=== Begin Enclosure ===
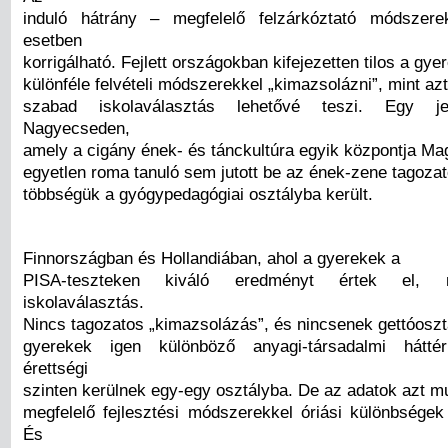
induló hátrány – megfelelő felzárkóztató módszer
esetben
korrigálható. Fejlett országokban kifejezetten tilos a gye
különféle felvételi módszerekkel „kimazsolázni”, mint az
szabad iskolaválasztás lehetővé teszi. Egy je
Nagyecseden,
amely a cigány ének- és tánckultúra egyik központja M
egyetlen roma tanuló sem jutott be az ének-zene tagozat
többségük a gyógypedagógiai osztályba került.
Finnországban és Hollandiában, ahol a gyerekek a
PISA-teszteken kiváló eredményt értek el, 
iskolaválasztás.
Nincs tagozatos „kimazsolázás”, és nincsenek gettóosz
gyerekek igen különböző anyagi-társadalmi háttér
érettségi
szinten kerülnek egy-egy osztályba. De az adatok azt mu
megfelelő fejlesztési módszerekkel óriási különbségek
És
=== End Enclosure ===
### TASK BRIEF
Working through the records, find each line containing the word "ének" and copy it.

### EXPECTED OUTPUT
amely a cigány ének- és tánckultúra egyik központja M
egyetlen roma tanuló sem jutott be az ének-zene tagozat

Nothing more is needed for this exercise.